Dataset entries:

▽

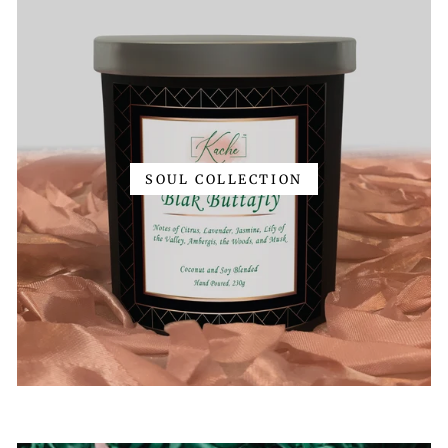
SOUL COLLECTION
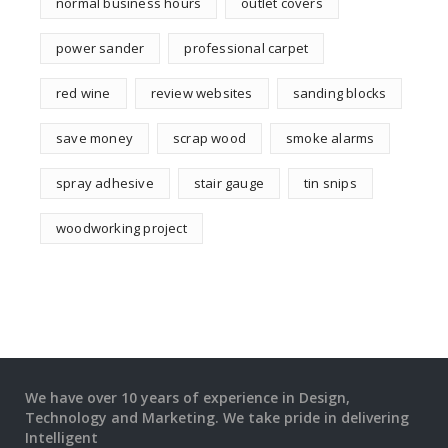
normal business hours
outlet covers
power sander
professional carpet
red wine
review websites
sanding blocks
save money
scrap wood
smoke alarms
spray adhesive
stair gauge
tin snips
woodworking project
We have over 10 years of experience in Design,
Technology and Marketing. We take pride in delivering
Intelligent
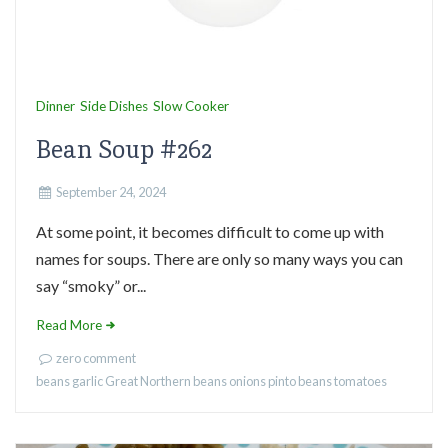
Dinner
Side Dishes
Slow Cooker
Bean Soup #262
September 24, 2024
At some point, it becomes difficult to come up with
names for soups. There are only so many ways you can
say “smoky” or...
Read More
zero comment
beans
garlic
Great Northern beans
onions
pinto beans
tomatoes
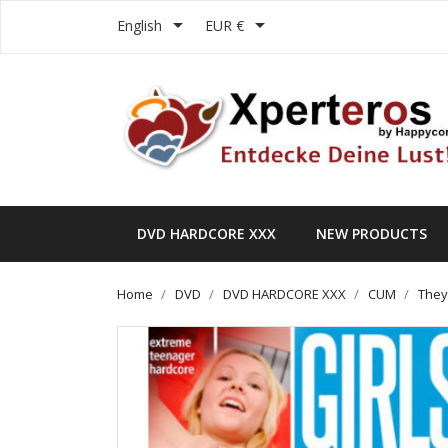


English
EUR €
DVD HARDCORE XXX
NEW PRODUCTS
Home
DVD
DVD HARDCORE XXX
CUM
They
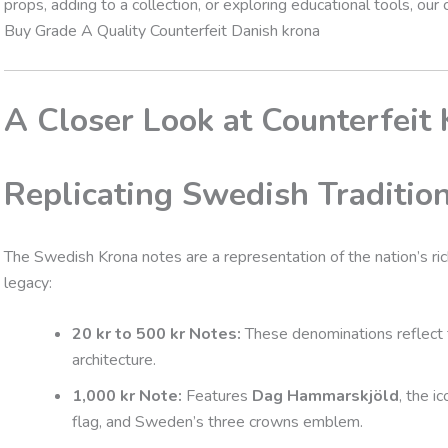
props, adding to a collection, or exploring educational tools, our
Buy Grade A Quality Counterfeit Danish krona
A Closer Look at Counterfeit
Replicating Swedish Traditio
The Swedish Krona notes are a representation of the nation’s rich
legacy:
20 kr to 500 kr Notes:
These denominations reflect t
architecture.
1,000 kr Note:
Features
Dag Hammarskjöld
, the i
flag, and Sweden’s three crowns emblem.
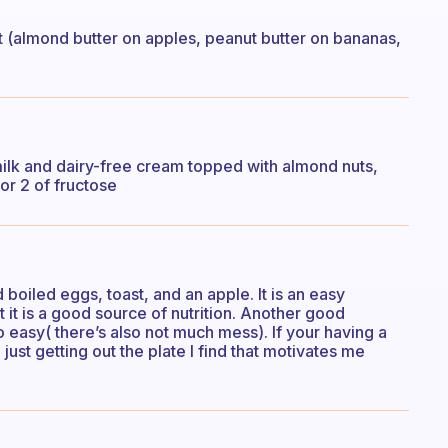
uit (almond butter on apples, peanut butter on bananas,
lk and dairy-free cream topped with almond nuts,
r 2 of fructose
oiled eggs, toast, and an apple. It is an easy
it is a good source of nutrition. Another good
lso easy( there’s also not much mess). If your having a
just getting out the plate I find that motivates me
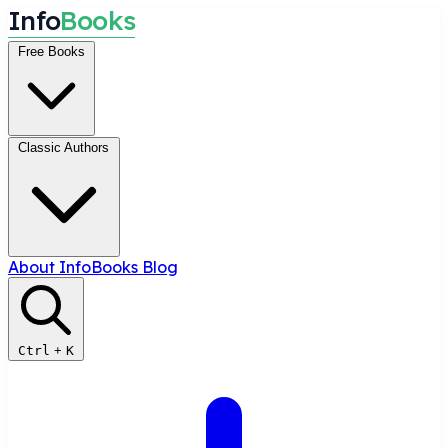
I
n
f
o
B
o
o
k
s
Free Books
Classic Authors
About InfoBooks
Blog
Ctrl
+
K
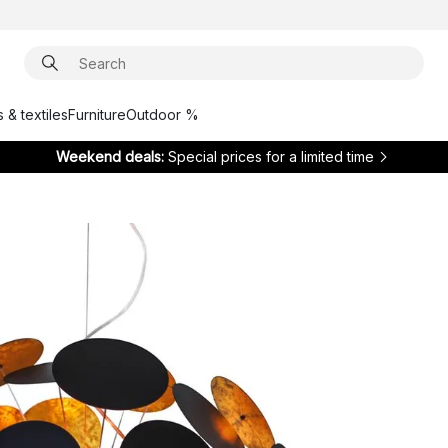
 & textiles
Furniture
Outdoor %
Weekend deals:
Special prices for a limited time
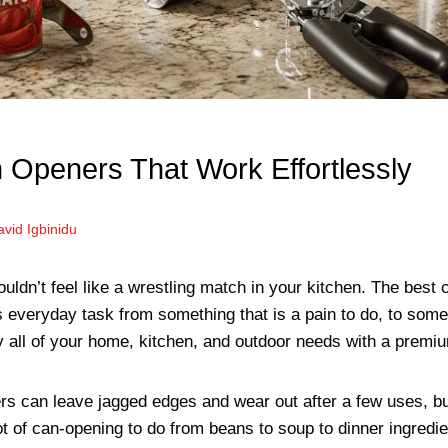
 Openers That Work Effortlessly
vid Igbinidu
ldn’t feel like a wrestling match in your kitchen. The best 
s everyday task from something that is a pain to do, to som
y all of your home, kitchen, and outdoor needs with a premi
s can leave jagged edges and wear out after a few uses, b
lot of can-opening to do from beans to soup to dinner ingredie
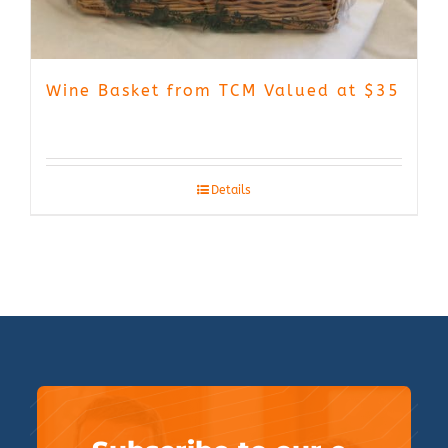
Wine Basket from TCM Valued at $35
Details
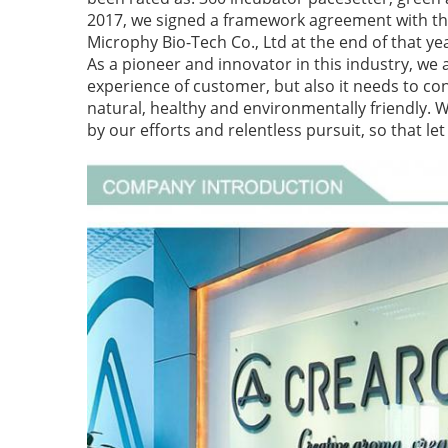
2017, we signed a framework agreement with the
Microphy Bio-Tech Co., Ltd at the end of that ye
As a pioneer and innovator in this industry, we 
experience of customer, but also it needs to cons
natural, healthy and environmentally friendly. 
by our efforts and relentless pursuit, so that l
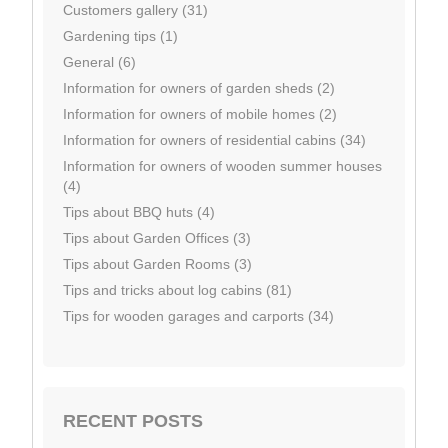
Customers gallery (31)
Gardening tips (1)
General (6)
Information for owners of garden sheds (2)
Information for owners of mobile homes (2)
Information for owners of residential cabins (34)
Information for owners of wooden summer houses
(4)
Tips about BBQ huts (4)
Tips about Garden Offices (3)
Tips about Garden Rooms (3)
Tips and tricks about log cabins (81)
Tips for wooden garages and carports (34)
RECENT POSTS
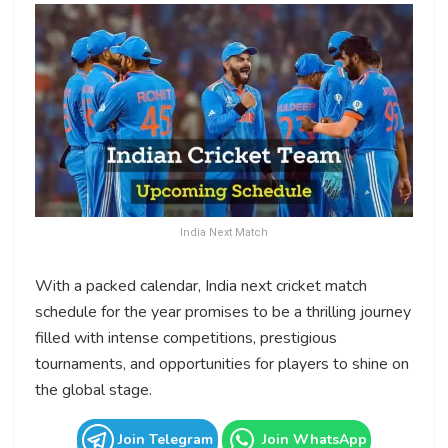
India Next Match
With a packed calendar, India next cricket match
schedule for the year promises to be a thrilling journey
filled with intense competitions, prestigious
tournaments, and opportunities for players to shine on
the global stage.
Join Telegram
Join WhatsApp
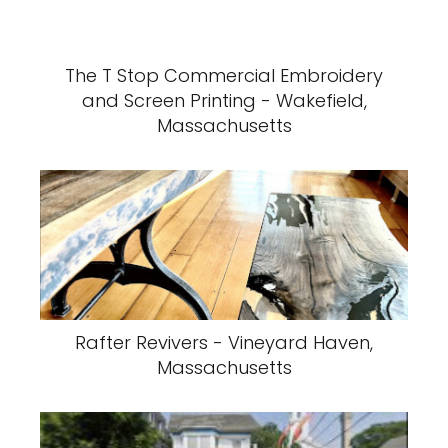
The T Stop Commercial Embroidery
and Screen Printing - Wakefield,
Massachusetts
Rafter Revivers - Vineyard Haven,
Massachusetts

△

* Task objective: When copying the records, reproduce every entry exactly and omit all pictures.

* Result for this exercise:
SOUL COLLECTION
normal business hours
outlet covers
power sander
professional carpet
red wine
review websites
sanding blocks
save money
scrap wood
smoke alarms
spray adhesive
stair gauge
tin snips
woodworking project
We have over 10 years of experience in Design,
Technology and Marketing. We take pride in delivering
Intelligent
Dinner
Side Dishes
Slow Cooker
Bean Soup #262
September 24, 2024
At some point, it becomes difficult to come up with
names for soups. There are only so many ways you can
say “smoky” or...
Read More
zero comment
beans
garlic
Great Northern beans
onions
pinto beans
tomatoes


English
EUR €
DVD HARDCORE XXX
NEW PRODUCTS
Home
DVD
DVD HARDCORE XXX
CUM
They
props, adding to a collection, or exploring educational tools, our
Buy Grade A Quality Counterfeit Danish krona
A Closer Look at Counterfeit
Replicating Swedish Traditio
The Swedish Krona notes are a representation of the nation’s rich
legacy:
20 kr to 500 kr Notes:
These denominations reflect t
architecture.
1,000 kr Note:
Features
Dag Hammarskjöld
, the i
flag, and Sweden’s three crowns emblem.
uit (almond butter on apples, peanut butter on bananas,
lk and dairy-free cream topped with almond nuts,
r 2 of fructose
oiled eggs, toast, and an apple. It is an easy
it is a good source of nutrition. Another good
lso easy( there’s also not much mess). If your having a
just getting out the plate I find that motivates me
I
n
f
o
B
o
o
k
s
Free Books
Classic Authors
About InfoBooks
Blog
Ctrl
+
K
 & textiles
Furniture
Outdoor %
Weekend deals:
Special prices for a limited time
 Openers That Work Effortlessly
vid Igbinidu
ldn’t feel like a wrestling match in your kitchen. The best 
s everyday task from something that is a pain to do, to som
y all of your home, kitchen, and outdoor needs with a premi
s can leave jagged edges and wear out after a few uses, b
lot of can-opening to do from beans to soup to dinner ingredie
Wine Basket from TCM Valued at $35
Details
2017, we signed a framework agreement with the
Microphy Bio-Tech Co., Ltd at the end of that ye
As a pioneer and innovator in this industry, we 
experience of customer, but also it needs to cons
natural, healthy and environmentally friendly. 
by our efforts and relentless pursuit, so that l
Customers gallery (31)
Gardening tips (1)
General (6)
Information for owners of garden sheds (2)
Information for owners of mobile homes (2)
Information for owners of residential cabins (34)
Information for owners of wooden summer houses
(4)
Tips about BBQ huts (4)
Tips about Garden Offices (3)
Tips about Garden Rooms (3)
Tips and tricks about log cabins (81)
Tips for wooden garages and carports (34)
RECENT POSTS
India Next Match
With a packed calendar, India next cricket match
schedule for the year promises to be a thrilling journey
filled with intense competitions, prestigious
tournaments, and opportunities for players to shine on
the global stage.
Join Telegram
Join WhatsApp
The T Stop Commercial Embroidery
and Screen Printing - Wakefield,
Massachusetts
Rafter Revivers - Vineyard Haven,
Massachusetts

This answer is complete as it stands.